Eğer dünyada yaşamak için bir zaman seçebilseydim bu kesinlikle 90'lar olurdu. Kısa bir an, sadece çok kısa bir an normal bir çocuk gibi bisiklet sürdüğümü, kulağımda bir Walkman'la 90'ların hiti Back Street Boys'u dinlediğimi ve okuldan eve Voltron'un yeni bölümünü izlemek için gittiğimi düşündüm. İşte o zaman tüm sorumlulukları bir başkasına bırakıp, tehlikenin ve o göz açtırmayan dehşetin nasıl da geçip gittiğini izleyebilir miydim?
Her şey evin bir kayık gibi sallanması ve alt kattaki akordiyon kapıların şiddetli bir şekilde gıcırdamasıyla başladı. Fakat bu sadece on saniye sürdü. Rüzgâr deli gibi eserken annemin kardeşimi kucağına alıp merdivenlerden aşağı koştuğunu biliyordum. Bir anne olsanız bile öncelikleriniz vardır, bu belki de kardeşimin benden daha küçük ve savunmasız olmasından kaynaklanıyor olabilirdi fakat büyük ihtimalle bu inandığım koca bir yalandı. Bu sadece tutunmaktan vazgeçmediğim, her gün yürümemi, okula gitmemi ve gülümsememi sağlayan koca bir umut parçasıydı.
Sadece ufak, bir kum tanesi kadar farklılık bile sizi diğer insanlardan geriye düşürmeye yeterdi.
Odamdan fırlayıp kendimi merdivenlerde bulduğumda sarsıntı sona ermişti. Babam beni almak için yukarı gelirken onunla karşılaşmış, televizyonda CNN spikeri NASA'dan gelen son dakika haberlerini bildirirken kendimizi son hızla dışarı atmıştık. Saat gece dört buçuk olmasına rağmen gökyüzü mavi ve şiddetli bir ışıkla parlıyor ve inanılmaz bir gürültü kulak zarlarıma işkence ediyordu. Bu sanki kalkmakta olan bir yolcu gemisinin sireni gibiydi. Fakat çok daha şiddetli ve çok daha korkutucuydu.
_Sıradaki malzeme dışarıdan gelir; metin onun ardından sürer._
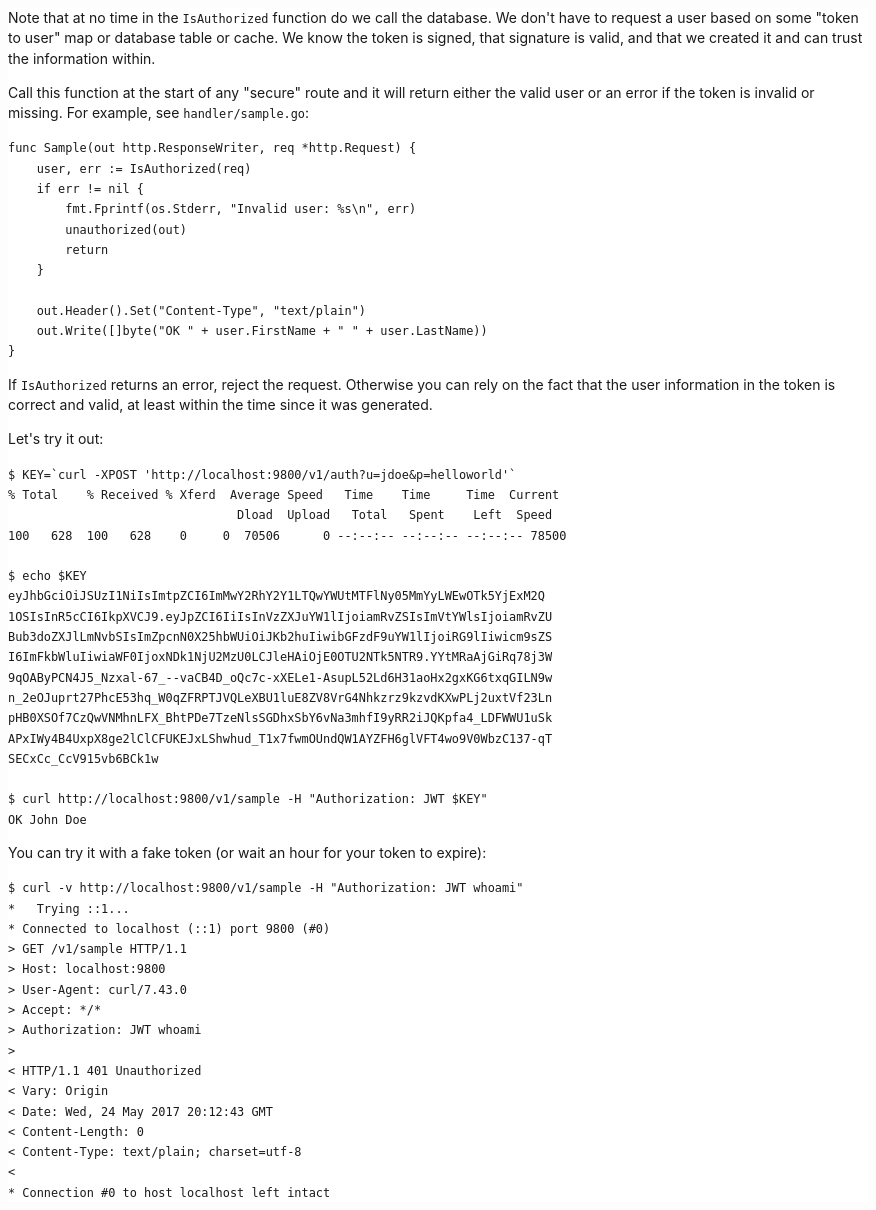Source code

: Note that at no time in the `IsAuthorized` function do we call the database.  We
don't have to request a user based on some "token to user" map or database table
or cache.  We know the token is signed, that signature is valid, and that we
created it and can trust the information within.

Call this function at the start of any "secure" route and it will return either 
the valid user or an error if the token is invalid or missing.  For example, see
`handler/sample.go`:

    func Sample(out http.ResponseWriter, req *http.Request) {
        user, err := IsAuthorized(req)
        if err != nil {
            fmt.Fprintf(os.Stderr, "Invalid user: %s\n", err)
            unauthorized(out)
            return
        }

        out.Header().Set("Content-Type", "text/plain")
        out.Write([]byte("OK " + user.FirstName + " " + user.LastName))
    }

If `IsAuthorized` returns an error, reject the request.  Otherwise you can 
rely on the fact that the user information in the token is correct and valid,
at least within the time since it was generated.

Let's try it out:

    $ KEY=`curl -XPOST 'http://localhost:9800/v1/auth?u=jdoe&p=helloworld'`
    % Total    % Received % Xferd  Average Speed   Time    Time     Time  Current
                                    Dload  Upload   Total   Spent    Left  Speed
    100   628  100   628    0     0  70506      0 --:--:-- --:--:-- --:--:-- 78500

    $ echo $KEY
    eyJhbGciOiJSUzI1NiIsImtpZCI6ImMwY2RhY2Y1LTQwYWUtMTFlNy05MmYyLWEwOTk5YjExM2Q
    1OSIsInR5cCI6IkpXVCJ9.eyJpZCI6IiIsInVzZXJuYW1lIjoiamRvZSIsImVtYWlsIjoiamRvZU
    Bub3doZXJlLmNvbSIsImZpcnN0X25hbWUiOiJKb2huIiwibGFzdF9uYW1lIjoiRG9lIiwicm9sZS
    I6ImFkbWluIiwiaWF0IjoxNDk1NjU2MzU0LCJleHAiOjE0OTU2NTk5NTR9.YYtMRaAjGiRq78j3W
    9qOAByPCN4J5_Nzxal-67_--vaCB4D_oQc7c-xXELe1-AsupL52Ld6H31aoHx2gxKG6txqGILN9w
    n_2eOJuprt27PhcE53hq_W0qZFRPTJVQLeXBU1luE8ZV8VrG4Nhkzrz9kzvdKXwPLj2uxtVf23Ln
    pHB0XSOf7CzQwVNMhnLFX_BhtPDe7TzeNlsSGDhxSbY6vNa3mhfI9yRR2iJQKpfa4_LDFWWU1uSk
    APxIWy4B4UxpX8ge2lClCFUKEJxLShwhud_T1x7fwmOUndQW1AYZFH6glVFT4wo9V0WbzC137-qT
    SECxCc_CcV915vb6BCk1w

    $ curl http://localhost:9800/v1/sample -H "Authorization: JWT $KEY"
    OK John Doe

You can try it with a fake token (or wait an hour for your token to expire):

    $ curl -v http://localhost:9800/v1/sample -H "Authorization: JWT whoami"
    *   Trying ::1...
    * Connected to localhost (::1) port 9800 (#0)
    > GET /v1/sample HTTP/1.1
    > Host: localhost:9800
    > User-Agent: curl/7.43.0
    > Accept: */*
    > Authorization: JWT whoami
    > 
    < HTTP/1.1 401 Unauthorized
    < Vary: Origin
    < Date: Wed, 24 May 2017 20:12:43 GMT
    < Content-Length: 0
    < Content-Type: text/plain; charset=utf-8
    < 
    * Connection #0 to host localhost left intact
Çok uzun bir zamandır onların geleceğini biliyordum. Küçükken ilk fısıltıyı duyduğum zaman tıpkı babamın dediği gibi deli olduğumu düşünmüştüm. Fakat ikinci fısıltı bana her şeyi hatırlattı.
Evrende yalnızca dokuz galakside yaşam vardı. Bunlardan en güçlüsü, Reptilianlar, yaşam enerjilerini öz denilen bir maddeden alıyorlardı. Kendi gezegenleri olan Vulpecula'nın çekirdeği onlara yetecek hatta artacak kadar öz barındırıyordu fakat açgözlülük sadece insan ırkına ait bir özellik değildi ne yazıkki.
Öz, Vulpecula'nın tamamına yayılıp toprağının ince damarlarında geziniyordu. Sonra Reptilianlar özü, telepatik güçlerini ve yaşam sürelerini de arttırabilmek için kullanılabileceklerini öğrendiler. Kendi gezegenlerinin özünü tüketip yok ettiler; bu onlara çok uzun ömürler fakat değersiz hayatlar verdi. Gezegen yok olduğunda hayatta kalmak için başka bir gezegeni keşfettiler; Volans. Kısa sürede içinde milyarlarca hayat taşıyan gezegeni istila edip gezegenin çekirdeğindeki özü tüketmeye başladılar. Böylece liderleri Crux istediği güce daha da yaklaşmış oldu. Tüm galaksileri, belki tüm evreni önünde diz çöktürecek kadar kudretli bir güce; özün gerçek gücüne.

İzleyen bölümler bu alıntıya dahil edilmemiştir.